- Born: 16 September 1992 (age 32) Oppdal, Norway

Team
- Curling club: Oppdal CK, Oppdal

Curling career
- Member Association: Norway
- World Championship appearances: 1 (2021)
- World Junior Curling Championship appearances: 4 (2011, 2012, 2013, 2014)
- Other appearances: Winter World University Games: 1 (2015)

Medal record
Curling
Winter World Universiade
| Gold medal – first place | 2015 Granada |  |
Norwegian Men's Curling Championship
| Silver medal – second place | 2014 Trondheim |  |
| Silver medal – second place | 2015 ... |  |
| Bronze medal – third place | 2016 Stavanger |  |

= Eirik Mjøen =

Norwegian curler

Eirik Mjøen (born 16 September 1992 in Oppdal) is a Norwegian male curler from Trondheim.

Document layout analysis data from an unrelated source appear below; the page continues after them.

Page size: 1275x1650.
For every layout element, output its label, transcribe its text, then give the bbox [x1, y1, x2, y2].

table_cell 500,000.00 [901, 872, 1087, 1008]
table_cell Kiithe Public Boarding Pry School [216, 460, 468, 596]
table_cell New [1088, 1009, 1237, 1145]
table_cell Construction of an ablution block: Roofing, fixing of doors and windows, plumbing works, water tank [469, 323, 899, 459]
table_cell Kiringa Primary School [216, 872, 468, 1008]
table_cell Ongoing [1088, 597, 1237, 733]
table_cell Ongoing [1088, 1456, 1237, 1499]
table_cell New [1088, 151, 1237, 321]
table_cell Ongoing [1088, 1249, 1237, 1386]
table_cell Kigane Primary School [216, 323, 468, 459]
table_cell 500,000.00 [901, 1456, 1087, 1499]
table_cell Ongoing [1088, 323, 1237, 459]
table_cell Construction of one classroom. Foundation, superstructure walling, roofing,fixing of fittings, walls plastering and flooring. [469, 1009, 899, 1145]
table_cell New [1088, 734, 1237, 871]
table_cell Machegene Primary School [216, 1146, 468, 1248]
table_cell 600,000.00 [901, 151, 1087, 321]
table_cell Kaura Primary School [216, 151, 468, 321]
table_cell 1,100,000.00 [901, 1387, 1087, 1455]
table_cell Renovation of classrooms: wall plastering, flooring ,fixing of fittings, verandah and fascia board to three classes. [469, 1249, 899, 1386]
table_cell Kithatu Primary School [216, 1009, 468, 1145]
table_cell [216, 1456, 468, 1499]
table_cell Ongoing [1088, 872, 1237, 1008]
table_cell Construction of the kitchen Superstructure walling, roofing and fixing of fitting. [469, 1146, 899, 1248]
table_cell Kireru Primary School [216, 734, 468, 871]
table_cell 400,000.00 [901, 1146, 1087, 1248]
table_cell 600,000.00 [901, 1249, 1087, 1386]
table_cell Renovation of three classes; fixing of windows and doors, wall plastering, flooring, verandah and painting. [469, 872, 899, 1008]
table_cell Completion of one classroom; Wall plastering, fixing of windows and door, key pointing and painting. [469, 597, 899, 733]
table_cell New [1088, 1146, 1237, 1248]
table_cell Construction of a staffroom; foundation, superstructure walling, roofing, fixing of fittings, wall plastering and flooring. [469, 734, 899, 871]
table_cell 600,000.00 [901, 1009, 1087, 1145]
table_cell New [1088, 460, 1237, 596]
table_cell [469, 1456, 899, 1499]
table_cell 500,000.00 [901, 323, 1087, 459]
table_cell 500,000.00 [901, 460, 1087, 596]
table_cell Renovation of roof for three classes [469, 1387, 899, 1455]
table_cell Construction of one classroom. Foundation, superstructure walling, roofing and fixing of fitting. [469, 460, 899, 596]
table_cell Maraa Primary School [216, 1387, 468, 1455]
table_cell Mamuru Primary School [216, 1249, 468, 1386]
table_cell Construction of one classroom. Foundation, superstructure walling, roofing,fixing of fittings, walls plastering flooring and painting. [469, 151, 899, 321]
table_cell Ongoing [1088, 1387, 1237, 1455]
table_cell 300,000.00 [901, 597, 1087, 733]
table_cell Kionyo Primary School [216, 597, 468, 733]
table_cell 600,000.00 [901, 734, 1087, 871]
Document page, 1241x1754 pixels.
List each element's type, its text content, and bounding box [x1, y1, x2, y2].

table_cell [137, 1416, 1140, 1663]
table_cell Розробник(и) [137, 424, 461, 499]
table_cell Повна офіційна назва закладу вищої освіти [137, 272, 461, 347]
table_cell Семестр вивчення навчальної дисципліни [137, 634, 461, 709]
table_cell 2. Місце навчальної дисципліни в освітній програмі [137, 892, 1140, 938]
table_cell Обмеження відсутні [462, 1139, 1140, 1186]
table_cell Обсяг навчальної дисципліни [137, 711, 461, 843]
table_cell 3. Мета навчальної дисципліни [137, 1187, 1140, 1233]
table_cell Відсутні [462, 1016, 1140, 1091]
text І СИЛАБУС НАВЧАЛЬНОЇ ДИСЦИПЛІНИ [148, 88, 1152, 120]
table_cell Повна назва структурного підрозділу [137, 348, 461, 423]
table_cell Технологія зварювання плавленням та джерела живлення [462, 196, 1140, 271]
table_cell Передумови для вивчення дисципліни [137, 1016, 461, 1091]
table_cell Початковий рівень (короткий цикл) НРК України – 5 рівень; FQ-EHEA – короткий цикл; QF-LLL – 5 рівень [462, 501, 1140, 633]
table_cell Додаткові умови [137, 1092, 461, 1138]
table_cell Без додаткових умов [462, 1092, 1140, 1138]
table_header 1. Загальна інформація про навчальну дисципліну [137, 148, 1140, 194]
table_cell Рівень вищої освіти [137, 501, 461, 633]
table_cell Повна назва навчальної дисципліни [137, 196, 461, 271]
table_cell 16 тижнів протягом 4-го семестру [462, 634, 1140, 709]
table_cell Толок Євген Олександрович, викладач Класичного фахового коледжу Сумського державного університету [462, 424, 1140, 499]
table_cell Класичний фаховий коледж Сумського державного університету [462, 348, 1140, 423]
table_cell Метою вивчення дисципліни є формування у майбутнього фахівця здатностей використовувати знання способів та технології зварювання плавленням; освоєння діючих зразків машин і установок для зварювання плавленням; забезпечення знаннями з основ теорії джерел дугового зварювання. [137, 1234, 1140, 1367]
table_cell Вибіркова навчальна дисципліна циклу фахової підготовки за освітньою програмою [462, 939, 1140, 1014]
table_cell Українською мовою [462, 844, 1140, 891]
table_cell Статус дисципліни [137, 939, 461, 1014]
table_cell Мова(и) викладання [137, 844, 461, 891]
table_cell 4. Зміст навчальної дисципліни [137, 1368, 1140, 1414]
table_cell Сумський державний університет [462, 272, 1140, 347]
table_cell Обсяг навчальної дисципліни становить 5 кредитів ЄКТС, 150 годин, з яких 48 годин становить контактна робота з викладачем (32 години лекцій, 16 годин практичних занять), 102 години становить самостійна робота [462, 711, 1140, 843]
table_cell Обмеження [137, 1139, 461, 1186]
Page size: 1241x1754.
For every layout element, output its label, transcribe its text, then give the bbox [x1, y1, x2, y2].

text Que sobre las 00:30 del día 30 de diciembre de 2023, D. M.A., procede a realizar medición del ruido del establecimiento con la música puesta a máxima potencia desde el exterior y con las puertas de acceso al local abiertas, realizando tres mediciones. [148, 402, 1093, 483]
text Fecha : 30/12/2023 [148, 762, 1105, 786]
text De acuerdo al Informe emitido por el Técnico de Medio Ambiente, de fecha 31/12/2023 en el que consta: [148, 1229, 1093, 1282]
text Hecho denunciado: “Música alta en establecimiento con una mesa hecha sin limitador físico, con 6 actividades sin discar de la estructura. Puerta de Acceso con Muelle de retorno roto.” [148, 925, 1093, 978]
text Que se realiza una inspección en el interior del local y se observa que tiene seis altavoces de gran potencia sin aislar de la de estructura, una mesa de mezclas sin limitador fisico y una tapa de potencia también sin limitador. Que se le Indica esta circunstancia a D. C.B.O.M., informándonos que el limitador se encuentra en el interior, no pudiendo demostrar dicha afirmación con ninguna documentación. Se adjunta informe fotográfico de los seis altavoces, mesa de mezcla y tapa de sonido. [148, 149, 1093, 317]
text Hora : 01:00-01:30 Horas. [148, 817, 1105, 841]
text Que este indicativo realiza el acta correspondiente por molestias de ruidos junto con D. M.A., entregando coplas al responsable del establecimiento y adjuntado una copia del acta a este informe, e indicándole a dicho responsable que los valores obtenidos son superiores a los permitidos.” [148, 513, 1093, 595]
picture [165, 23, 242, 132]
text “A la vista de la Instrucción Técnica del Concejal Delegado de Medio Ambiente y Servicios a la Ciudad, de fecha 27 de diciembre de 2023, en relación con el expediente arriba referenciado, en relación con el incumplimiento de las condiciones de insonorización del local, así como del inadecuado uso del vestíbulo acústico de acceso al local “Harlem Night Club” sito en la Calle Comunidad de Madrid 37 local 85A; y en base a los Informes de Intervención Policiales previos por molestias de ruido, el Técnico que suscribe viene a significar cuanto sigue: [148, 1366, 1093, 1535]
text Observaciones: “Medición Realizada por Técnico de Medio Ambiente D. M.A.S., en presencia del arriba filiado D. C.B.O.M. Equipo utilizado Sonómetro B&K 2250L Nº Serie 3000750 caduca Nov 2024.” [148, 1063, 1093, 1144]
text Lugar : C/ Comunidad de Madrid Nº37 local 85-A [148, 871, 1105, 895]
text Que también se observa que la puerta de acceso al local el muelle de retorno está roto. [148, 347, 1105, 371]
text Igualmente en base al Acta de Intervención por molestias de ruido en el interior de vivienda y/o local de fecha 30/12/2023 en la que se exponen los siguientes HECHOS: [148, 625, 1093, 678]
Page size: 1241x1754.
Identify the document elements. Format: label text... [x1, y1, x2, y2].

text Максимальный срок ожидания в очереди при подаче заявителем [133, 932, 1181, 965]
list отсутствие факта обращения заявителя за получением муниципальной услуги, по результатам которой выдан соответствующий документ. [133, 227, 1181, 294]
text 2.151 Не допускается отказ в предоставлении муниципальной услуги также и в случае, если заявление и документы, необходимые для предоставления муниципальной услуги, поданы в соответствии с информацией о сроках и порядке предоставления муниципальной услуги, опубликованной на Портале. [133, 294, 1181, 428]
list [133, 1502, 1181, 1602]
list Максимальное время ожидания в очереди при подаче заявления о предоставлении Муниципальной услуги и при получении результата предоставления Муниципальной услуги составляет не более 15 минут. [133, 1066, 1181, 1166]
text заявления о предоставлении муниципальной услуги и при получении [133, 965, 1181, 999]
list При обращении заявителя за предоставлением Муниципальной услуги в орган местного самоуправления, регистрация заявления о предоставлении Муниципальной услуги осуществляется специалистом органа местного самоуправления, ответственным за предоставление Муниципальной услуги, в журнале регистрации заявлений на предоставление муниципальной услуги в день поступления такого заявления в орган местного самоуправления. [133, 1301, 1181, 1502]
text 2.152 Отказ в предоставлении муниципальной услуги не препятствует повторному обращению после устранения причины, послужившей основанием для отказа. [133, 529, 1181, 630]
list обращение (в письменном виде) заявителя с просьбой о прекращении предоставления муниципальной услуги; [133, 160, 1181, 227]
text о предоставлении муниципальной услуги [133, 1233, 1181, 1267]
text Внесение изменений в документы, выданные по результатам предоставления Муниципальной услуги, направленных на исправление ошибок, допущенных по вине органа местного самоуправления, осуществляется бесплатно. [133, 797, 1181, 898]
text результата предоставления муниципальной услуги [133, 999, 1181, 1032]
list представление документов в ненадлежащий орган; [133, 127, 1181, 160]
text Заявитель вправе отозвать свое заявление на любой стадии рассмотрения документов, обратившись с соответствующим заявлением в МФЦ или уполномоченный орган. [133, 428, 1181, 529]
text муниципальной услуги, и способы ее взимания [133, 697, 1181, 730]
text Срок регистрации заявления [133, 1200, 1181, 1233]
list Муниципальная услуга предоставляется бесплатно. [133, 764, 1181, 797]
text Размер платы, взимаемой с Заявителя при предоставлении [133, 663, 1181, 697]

At the international level, he is a 2015 Winter Universiade champion curler and two-time bronze medalist.

At the national level, he is a Norwegian men's championship silver and bronze medalist.

==Teams and events==

===Men's===

| Season | Skip | Third | Second | Lead | Alternate | Coach | Events |
| 2010–11 | Steffen Mellemseter | Markus Høiberg | Magnus Nedregotten | Sander Rølvåg | Eirik Mjøen | Stig Høiberg | WJCC 2011 |
| 2011–12 | Markus Høiberg | Magnus Nedregotten | Sebastian Mellemseter | Sander Rølvåg | Eirik Mjøen | Stig Høiberg | WJCC 2012 (4th) |
| 2012–13 | Eirik Mjøen | Martin Sesaker | Willhelm Næss | Markus Skogvold | Gaute Nepstad | Ole Ingvaldsen | WJCC 2013 (5th) |
| 2013–14 | Eirik Mjøen | Markus Skogvold | Martin Sesaker | Willhelm Næss | Gaute Nepstad | Stein Mellemseter (WJCC) | WJCC 2014 NMCC 2014 |
| 2014–15 | Steffen Walstad | Eirik Mjøen | Magnus Nedregotten | Sander Rølvåg |  | Ole Ingvaldsen | WUG 2015 |
| Steffen Walstad | Eirik Mjøen | Sander Rølvåg | Frode Tobias Bjerke |  |  | NMCC 2015 |
| 2015–16 | Eirik Mjøen | Sander Rølvåg | Martin Sesaker | Markus Skogvold |  |  | NMCC 2016 |
| 2016–17 | Eirik Mjøen | Sander Rølvåg | Martin Sesaker | Markus Skogvold |  |  | NMCC 2017 (4th) |
| 2017–18 | Steffen Mellemseter | Willhelm Næss | Martin Sesaker | Harald Skarsheim Rian | Eirik Mjøen |  | NMCC 2018 (6th) |
| 2019–20 | Steffen Mellemseter | Willhelm Næss | Harald Skarsheim Rian | Eirik Mjøen | Jørgen Myran |  | NMCC 2020 (5th) |
| 2020–21 | Steffen Walstad | Torger Nergård | Markus Høiberg | Magnus Vågberg | Eirik Mjøen | Thomas Løvold | WCC 2021 (8th) |
| 2022–23 | Steffen Mellemseter | Kristian Rolvsjord | Eirik Mjøen | Truls Rolvsjord | Sondre Snøve Høiberg |  | NMCC 2023 (6th) |

==Personal life==
As of 2021, Eirik Mjøen was a construction site manager.

He is married, and has two children.

He started curling in 2001 at the age of 9.